Ausgegeben wird der Schein vom Main-Taunus-Kreis. Der prüft die Zuverlässigkeit der Bewerber durch Abfrage der Daten beim Bundeszentralregister und Erziehungsregister, beim zentralen staatsanwaltschaftlichen Verfahrensregister, beim Hessischen Landeskriminalamt und beim Landesamt für Verfassungsschutz. Die persönliche Eignung wird, wenn Zweifel bestehen, durch eine Anfrage beim Gesundheitsamt geprüft.

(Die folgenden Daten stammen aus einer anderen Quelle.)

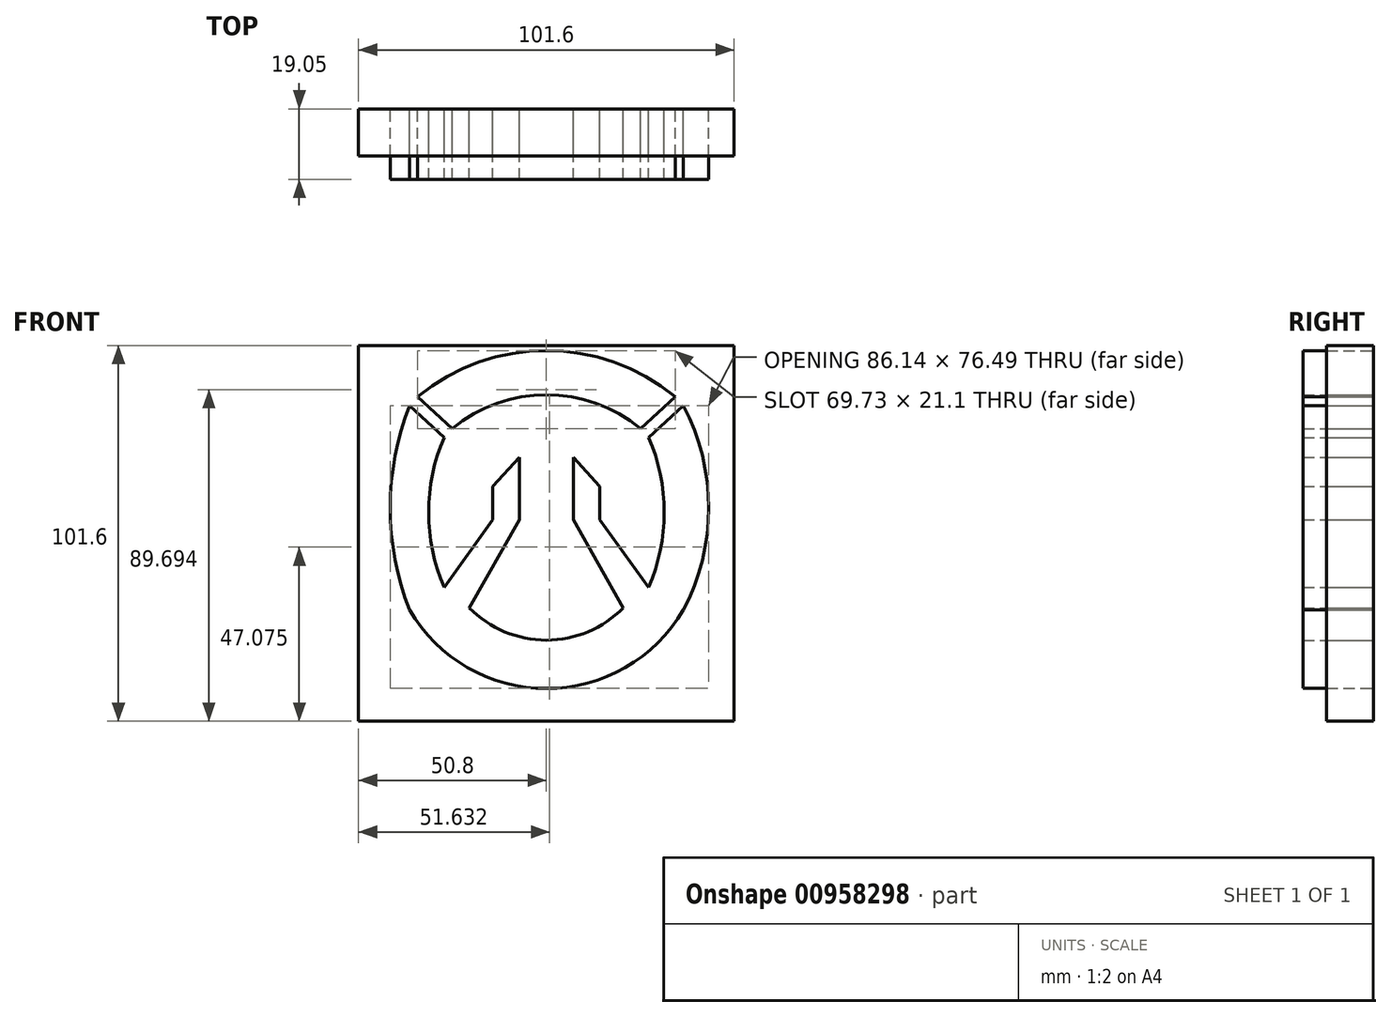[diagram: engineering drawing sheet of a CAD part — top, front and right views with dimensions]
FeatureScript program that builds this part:
annotation { "Feature Type Name" : "Feature", "Feature Type Description" : "" }
export const myFeature = defineFeature(function(context is Context, id is Id, definition is map)
    precondition{}
    {
        {
            var Q0;
            Q0=qCreatedBy(makeId("Front.planeOp"),FACE);
            var sketch = newSketch(context, id + "F0", { "sketchPlane" : qUnion([Q0])});
            skLineSegment(sketch, "E0.MirrorCS", {"start": v(34.87, 36.93) * mm, "end": v(25.5, 28.34) * mm});
            skLineSegment(sketch, "E1.MirrorCS", {"start": v(-34.87, 36.93) * mm, "end": v(-25.5, 28.34) * mm});
            skArc(sketch, "E2", {"start": v(25.5, 28.34) * mm, "mid": v(0, 37.47) * mm, "end": v(-25.5, 28.34) * mm});
            skArc(sketch, "E3", {"start": v(34.87, 36.93) * mm, "mid": v(0, 49.44) * mm, "end": v(-34.87, 36.93) * mm});
            skLineSegment(sketch, "E4.MirrorCS", {"start": v(37.03, 34.52) * mm, "end": v(27.67, 25.94) * mm});
            skLineSegment(sketch, "E5.MirrorCS", {"start": v(-37.03, 34.52) * mm, "end": v(-27.67, 25.94) * mm});
            skArc(sketch, "E6", {"start": v(37.03, -20.77) * mm, "mid": v(43.9, 6.88) * mm, "end": v(37.03, 34.52) * mm});
            skArc(sketch, "E7", {"start": v(-37.03, -20.77) * mm, "mid": v(0, -41.97) * mm, "end": v(37.03, -20.77) * mm});
            skArc(sketch, "E8", {"start": v(-37.03, 34.52) * mm, "mid": v(-42.24, 6.88) * mm, "end": v(-37.03, -20.77) * mm});
            skArc(sketch, "E9", {"start": v(27.67, -14.6) * mm, "mid": v(31.85, 5.67) * mm, "end": v(27.67, 25.94) * mm});
            skArc(sketch, "E10.MirrorCS", {"start": v(-27.67, -14.6) * mm, "mid": v(-31.85, 5.67) * mm, "end": v(-27.67, 25.94) * mm});
            skLineSegment(sketch, "E11", {"start": v(-27.67, -14.6) * mm, "end": v(-14.46, 3.71) * mm});
            skLineSegment(sketch, "E12", {"start": v(-14.46, 3.71) * mm, "end": v(-14.46, 12.74) * mm});
            skLineSegment(sketch, "E13", {"start": v(-14.46, 12.74) * mm, "end": v(-7.31, 20.53) * mm});
            skLineSegment(sketch, "E14", {"start": v(-7.31, 20.53) * mm, "end": v(-7.31, 3.71) * mm});
            skLineSegment(sketch, "E15", {"start": v(-7.31, 3.71) * mm, "end": v(-20.83, -20.17) * mm});
            skLineSegment(sketch, "E16.MirrorCS", {"start": v(7.31, 20.53) * mm, "end": v(7.31, 3.71) * mm});
            skLineSegment(sketch, "E17.MirrorCS", {"start": v(14.46, 12.74) * mm, "end": v(7.31, 20.53) * mm});
            skLineSegment(sketch, "E18.MirrorCS", {"start": v(14.46, 3.71) * mm, "end": v(14.46, 12.74) * mm});
            skLineSegment(sketch, "E19.MirrorCS", {"start": v(7.31, 3.71) * mm, "end": v(20.83, -20.17) * mm});
            skLineSegment(sketch, "E20.MirrorCS", {"start": v(27.67, -14.6) * mm, "end": v(14.46, 3.71) * mm});
            skArc(sketch, "E21", {"start": v(-20.83, -20.17) * mm, "mid": v(0, -28.9) * mm, "end": v(20.83, -20.17) * mm});
            skPoint(sketch, "E22.top.end.orphan", {"position": v(32.35, 30.23) * mm});
            skLineSegment(sketch, "E23.bottom", {"start": v(50.8, 50.8) * mm, "end": v(-50.8, 50.8) * mm});
            skLineSegment(sketch, "E23.top", {"start": v(50.8, -50.8) * mm, "end": v(-50.8, -50.8) * mm});
            skLineSegment(sketch, "E23.left", {"start": v(50.8, 50.8) * mm, "end": v(50.8, -50.8) * mm});
            skLineSegment(sketch, "E23.right", {"start": v(-50.8, 50.8) * mm, "end": v(-50.8, -50.8) * mm});
            skPoint(sketch, "E23.middle", {"position": v(0, 0) * mm});
            skSolve(sketch);
        }
        {
            var Q0;
            {var subQ0=sQuery(id+"F0.wireOp",EDGE,"E2");Q0=makeQuery(id+"F0.imprint","IMPRINT",FACE,{"disambiguationData":[TD([[makeQuery(id+"F0.imprint","IMPRINT",EDGE,{"derivedFrom":subQ0}),-1.0]])]});}
            var Q1;
            {var subQ3=sQuery(id+"F0.wireOp",EDGE,"E6");Q1=makeQuery(id+"F0.imprint","IMPRINT",FACE,{"disambiguationData":[TD([[makeQuery(id+"F0.imprint","IMPRINT",EDGE,{"derivedFrom":subQ3}),1.0]])]});}
            extrude(context, id + "F1", {"entities" : qUnion([Q0, Q1]), "depth" : 19.05 * mm, "offsetDistance" : 25.4 * mm});
        }
        {
            var Q0;
            Q0 = qSketchRegion(id + "F0", true);
            extrude(context, id + "F2", {"entities" : qUnion([Q0]), "depth" : 12.7 * mm, "offsetDistance" : 25.4 * mm});
        }
    });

Beim Blick auf die Zahlen fällt auf, dass Männer offenbar eher dazu neigen, sich zu bewaffnen – 1437 Besitzer des kleinen Waffenscheins sind männlich, ihnen stehen nur 253 Frauen gegenüber. Eine Differenzierung nach Altersgruppen gebe es nicht, so Kreishaus-Pressesprecher Johannes Latsch. Dass es in Hofheim mit 263 die meisten und in Liederbach mit 59 die wenigsten kleinen Waffenscheine gibt, ist keine Überraschung. Setzt man die Zahlen aber in Relation zu den Einwohnern, kommt man zu spannenden Ergebnissen. Im wohlhabenden Bad Soden hat jeder 191. Einwohner eine Waffe, in Schwalbach ist es jeder 174. Die größte Dichte an solchen Waffen gibt es in Hochheim (jeder 106. Einwohner), in Eppstein (jeder 112.) und in Hattersheim (jeder 113.)